This challenging annotator will require the user to provide either a labeled dataset during fit() stage, or use external CoNLL 2003 resources to train. It may optionally use an external word embeddings set and a list of additional entities.

The CRF Annotator will also require Part-of-speech tags so we add those in the same Pipeline. Also, we could use our special RecursivePipeline, which will tell SparkNLP's NER CRF approach to use the same pipeline for tagging external resources.

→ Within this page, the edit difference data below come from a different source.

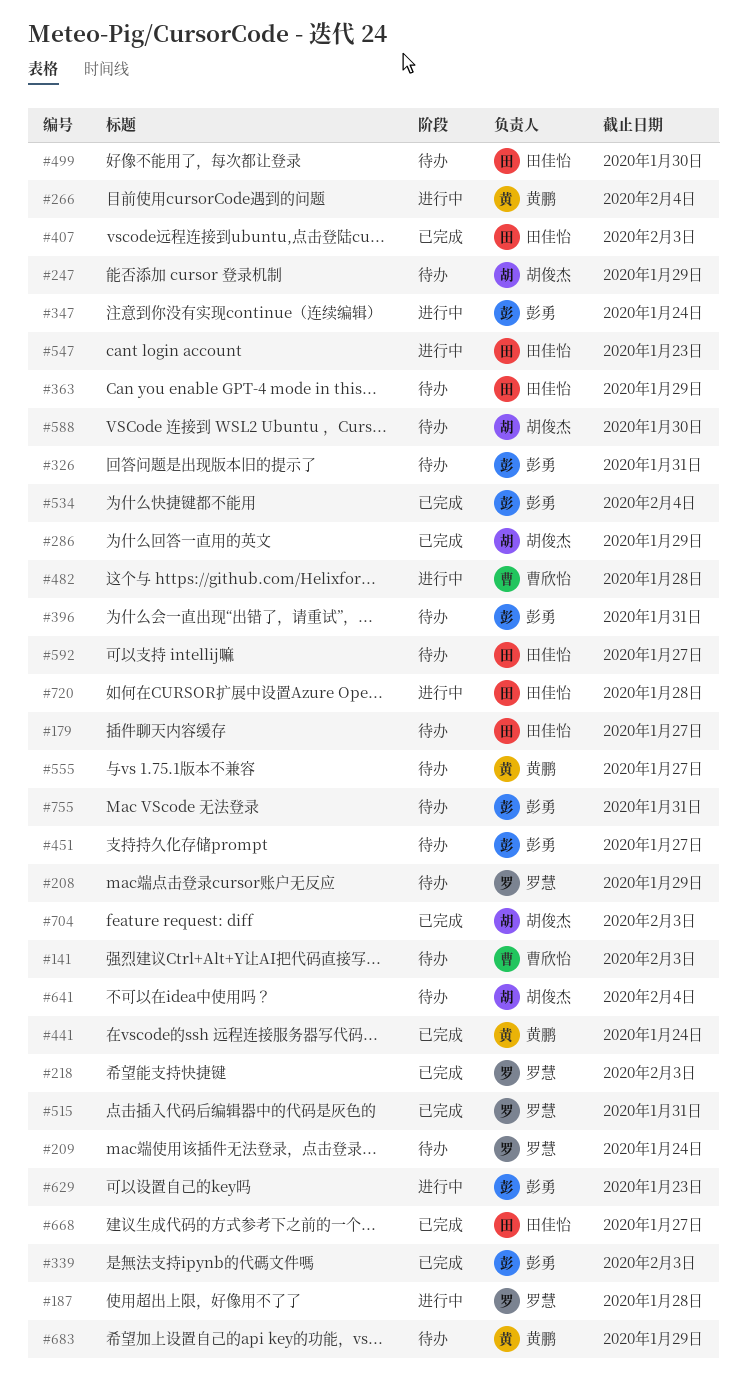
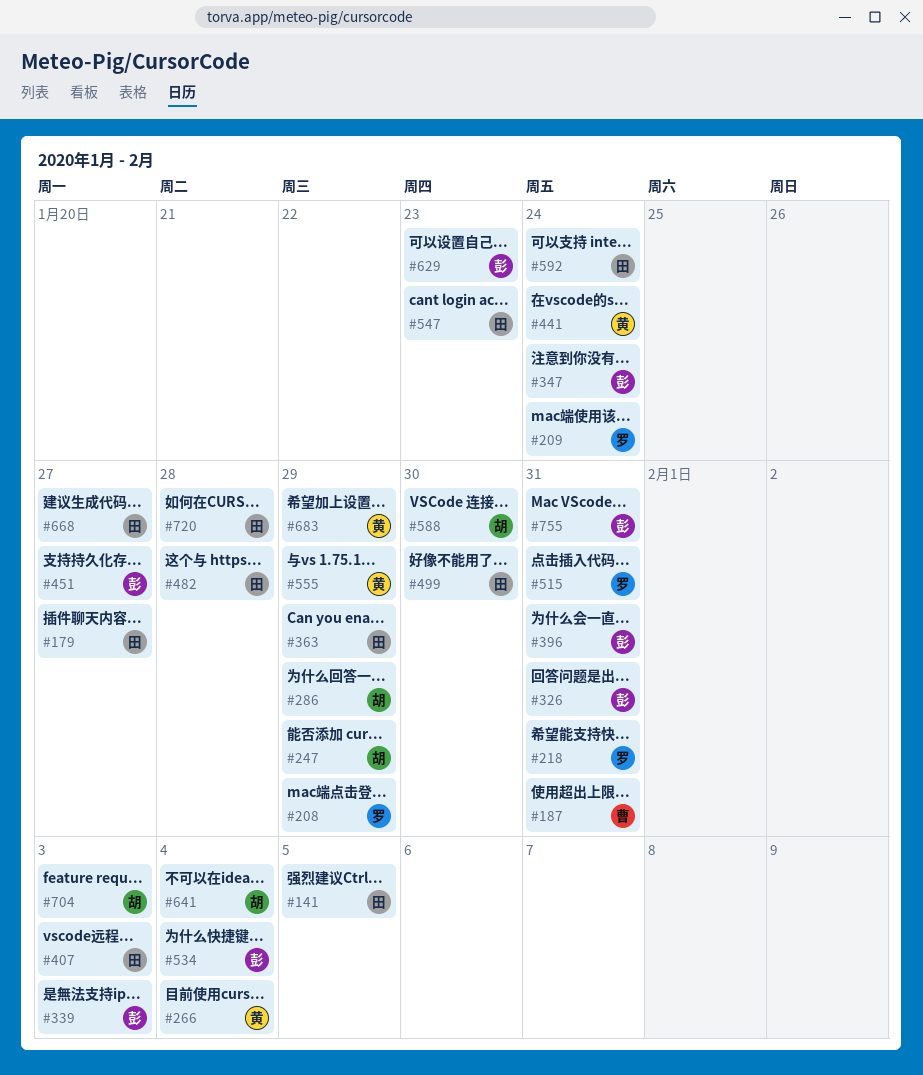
#141, owner: 曹欣怡 -> 田佳怡
#141, due: Feb 3 -> Feb 5
#187, owner: 罗慧 -> 曹欣怡
#187, due: Jan 28 -> Jan 31
#218, due: Feb 3 -> Jan 31
#482, owner: 曹欣怡 -> 田佳怡
#555, due: Jan 27 -> Jan 29
#592, due: Jan 27 -> Jan 24

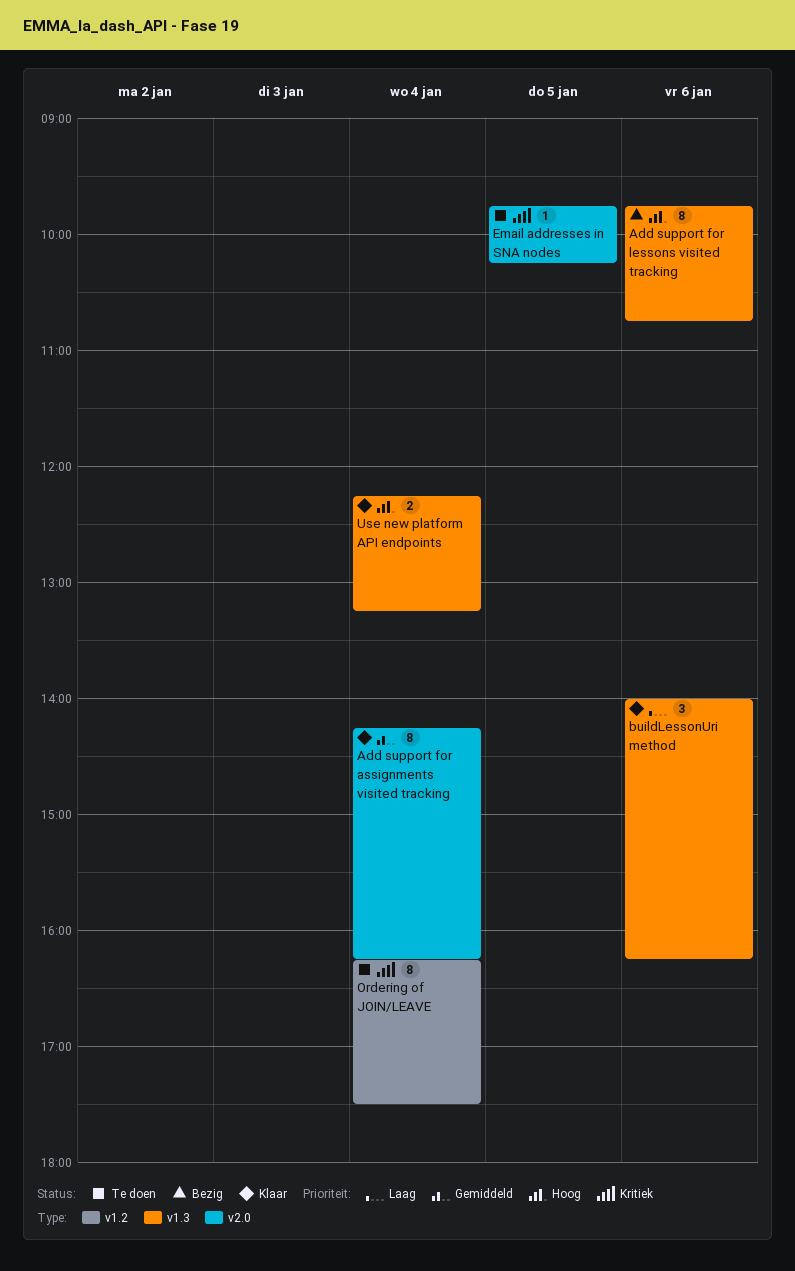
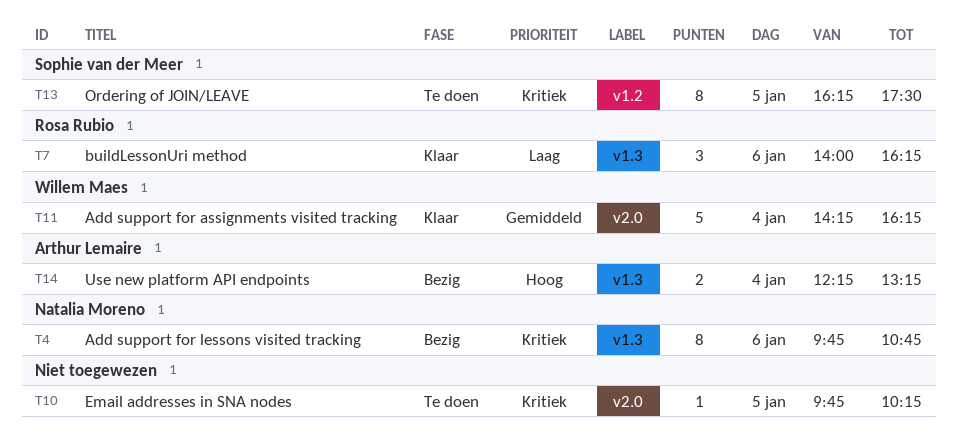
Add support for assignments visited tracking, estimate: 8 -> 5
Add support for lessons visited tracking, priority: Hoog -> Kritiek
Ordering of JOIN/LEAVE, day: Jan 4 -> Jan 5
Use new platform API endpoints, status: Klaar -> Bezig

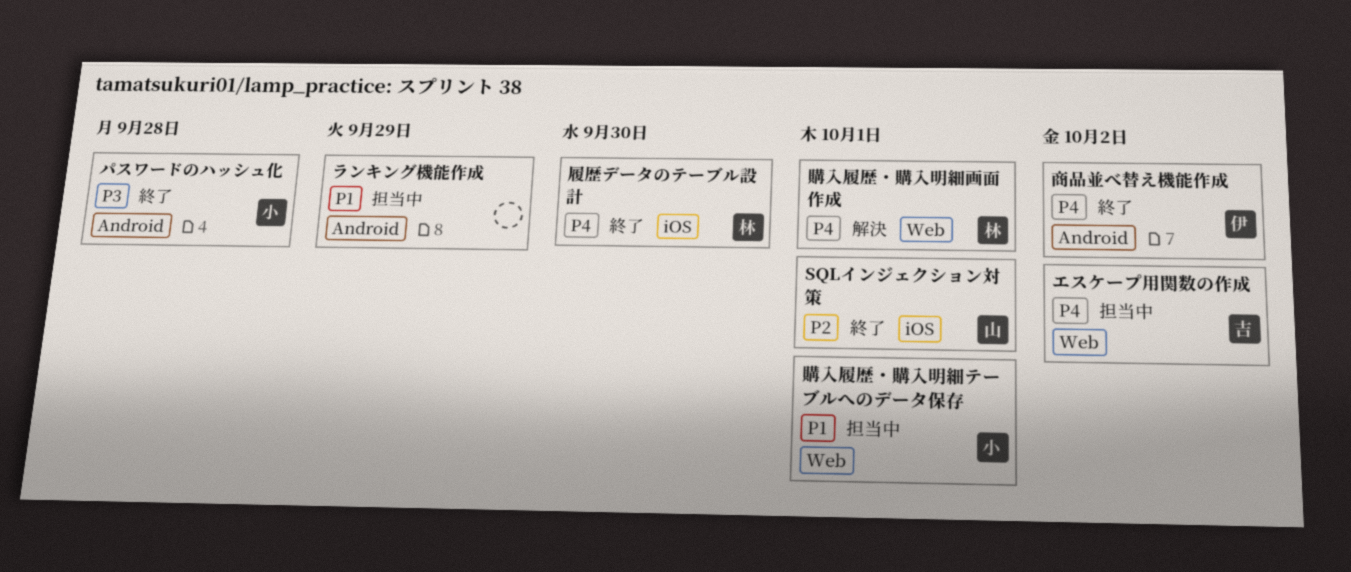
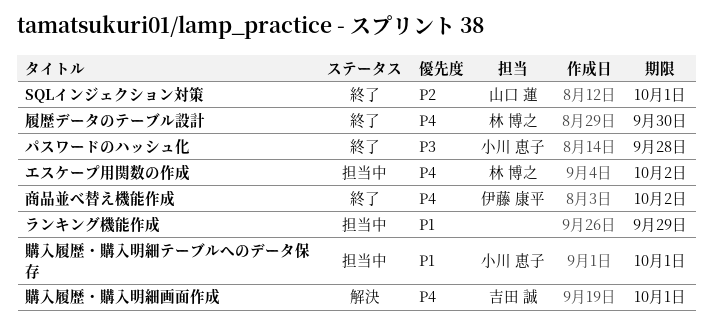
エスケープ用関数の作成, owner: 吉田 誠 -> 林 博之
購入履歴・購入明細画面作成, owner: 林 博之 -> 吉田 誠

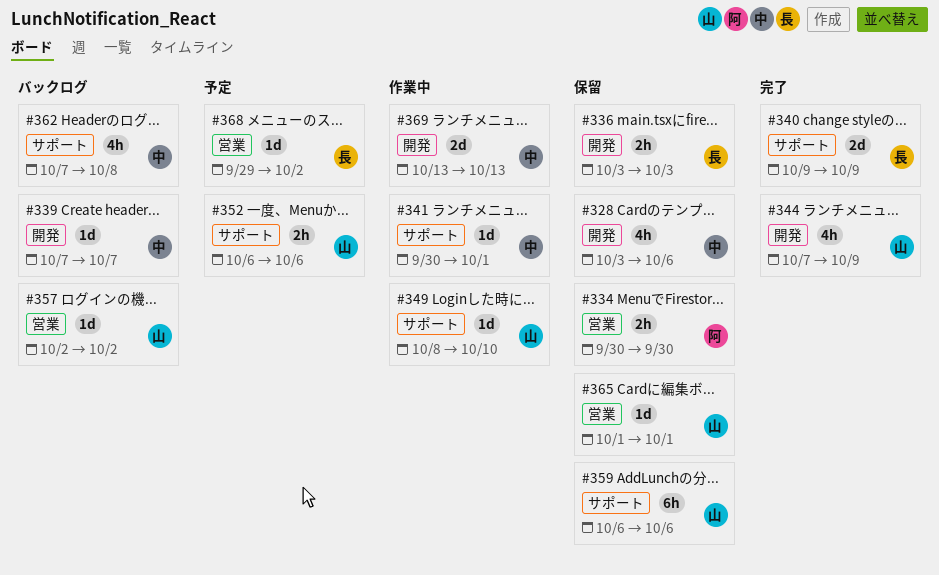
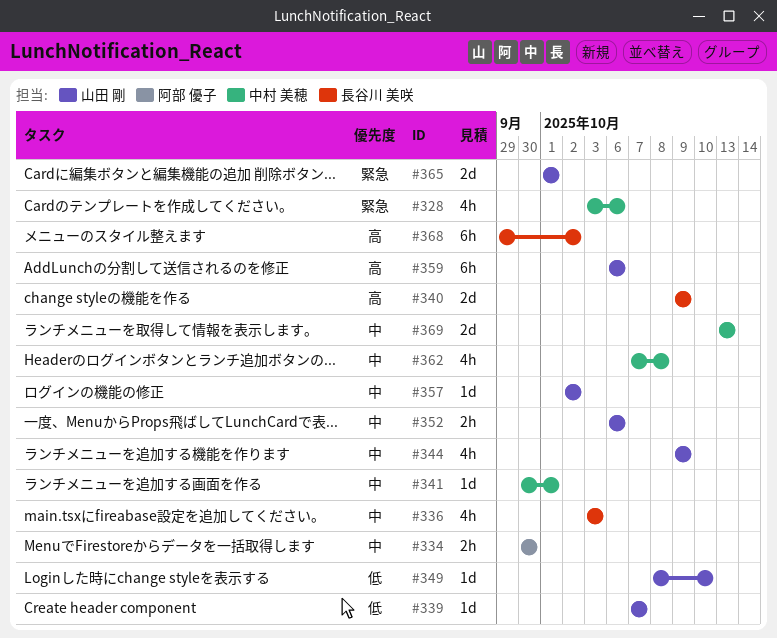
#336, estimate: 2h -> 4h
#339, owner: 中村 美穂 -> 山田 剛
#344, start: Oct 7 -> Oct 9
#365, estimate: 1d -> 2d
#368, estimate: 1d -> 6h

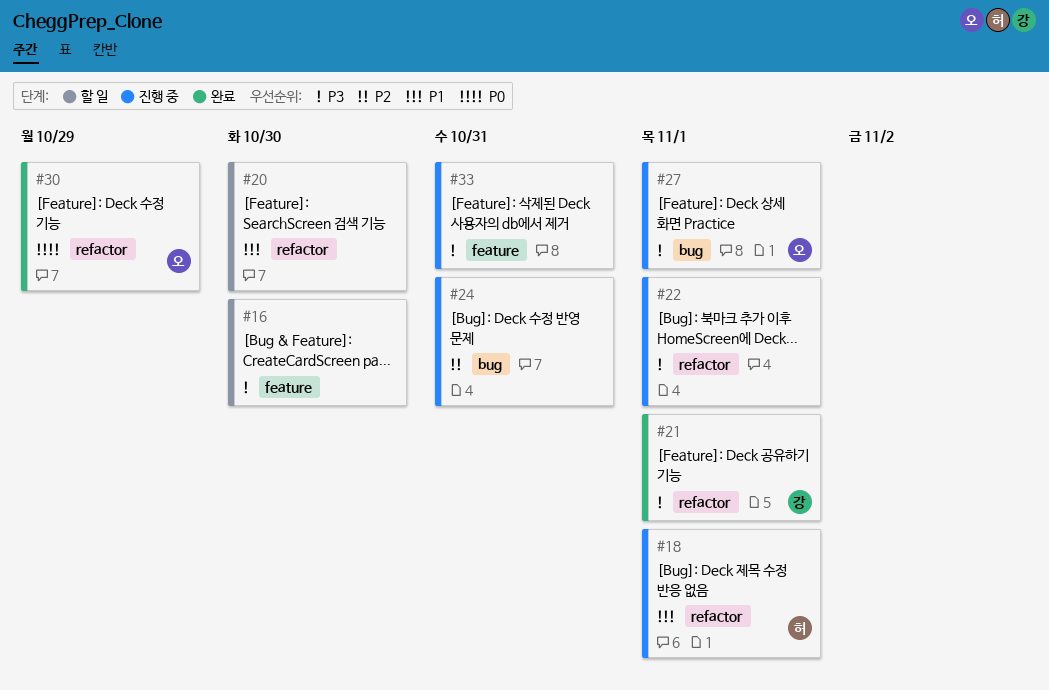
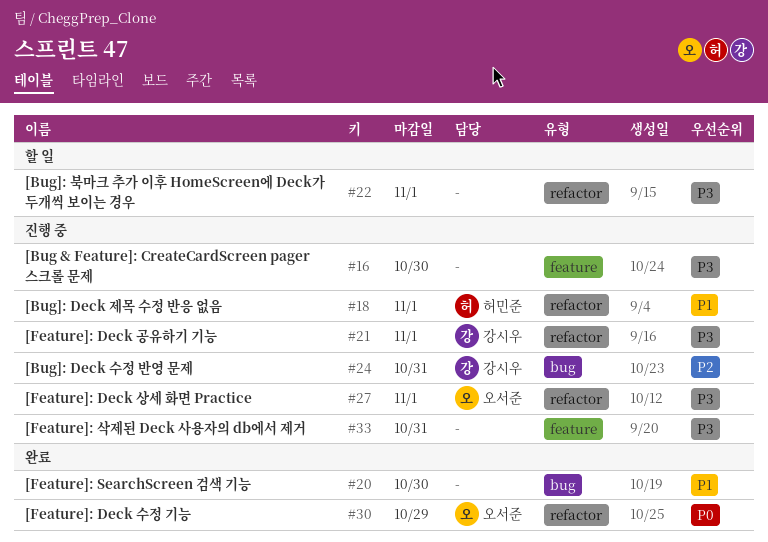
#16, status: 할 일 -> 진행 중
#20, status: 할 일 -> 완료
#20, label: refactor -> bug
#21, status: 완료 -> 진행 중
#22, status: 진행 중 -> 할 일
#24, owner: none -> 강시우
#27, label: bug -> refactor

#### 1. Call necessary imports and set the resource path to read local data files

In [0]:
import os
import sys

from pyspark.sql import SparkSession
from pyspark.ml import Pipeline

from sparknlp.annotator import *
from sparknlp.common import *
from sparknlp.base import *

import time
import zipfile

#### 2. Download training dataset if not already there

In [3]:
# Download CoNLL 2003 Dataset
import os
from pathlib import Path
import urllib.request

if not Path("eng.train").is_file():
    print("File Not found will downloading it!")
    url = "https://github.com/patverga/torch-ner-nlp-from-scratch/raw/master/data/conll2003/eng.train"
    urllib.request.urlretrieve(url, 'eng.train')
else:
    print("File already present.")


File Not found will downloading it!


#### 3. Load SparkSession if not already there

In [4]:
import sparknlp 

spark = sparknlp.start()

print("Spark NLP version: ", sparknlp.version())
print("Apache Spark version: ", spark.version)

Spark NLP version:  2.5.0
Apache Spark version:  2.4.4


#### 4. Create annotator components in the right order, with their training Params. Finisher will output only NER. Put all in pipeline.

In [0]:
nerTagger = NerCrfApproach()\
  .setInputCols(["sentence", "token", "pos", "embeddings"])\
  .setLabelColumn("label")\
  .setOutputCol("ner")\
  .setMinEpochs(1)\
  .setMaxEpochs(1)\
  .setLossEps(1e-3)\
  .setL2(1)\
  .setC0(1250000)\
  .setRandomSeed(0)\
  .setVerbose(0)


#### 6. Load a dataset for prediction. Training is not relevant from this dataset.

In [6]:
from sparknlp.training import CoNLL
conll = CoNLL()
data = conll.readDataset(spark, path='eng.train')

embeddings = WordEmbeddingsModel.pretrained()\
.setOutputCol('embeddings')

ready_data = embeddings.transform(data)

ready_data.show(4)

glove_100d download started this may take some time.
Approximate size to download 145.3 MB
[OK!]
+--------------------+--------------------+--------------------+--------------------+--------------------+--------------------+--------------------+
|                text|            document|            sentence|               token|                 pos|               label|          embeddings|
+--------------------+--------------------+--------------------+--------------------+--------------------+--------------------+--------------------+
|EU rejects German...|[[document, 0, 47...|[[document, 0, 47...|[[token, 0, 1, EU...|[[pos, 0, 1, NNP,...|[[named_entity, 0...|[[word_embeddings...|
|     Peter Blackburn|[[document, 0, 14...|[[document, 0, 14...|[[token, 0, 4, Pe...|[[pos, 0, 4, NNP,...|[[named_entity, 0...|[[word_embeddings...|
| BRUSSELS 1996-08-22|[[document, 0, 18...|[[document, 0, 18...|[[token, 0, 7, BR...|[[pos, 0, 7, NNP,...|[[named_entity, 0...|[[word_embeddings...|
|The Euro

#### 7. Training the model. Training doesn't really do anything from the dataset itself.

In [7]:
start = time.time()
print("Start fitting")
ner_model = nerTagger.fit(ready_data)
print("Fitting has ended")
print (time.time() - start)

Start fitting
Fitting has ended
269.28221678733826


#### 8. Save NerCrfModel into disk after training

In [0]:
ner_model.write().overwrite().save("./pip_wo_embedd/")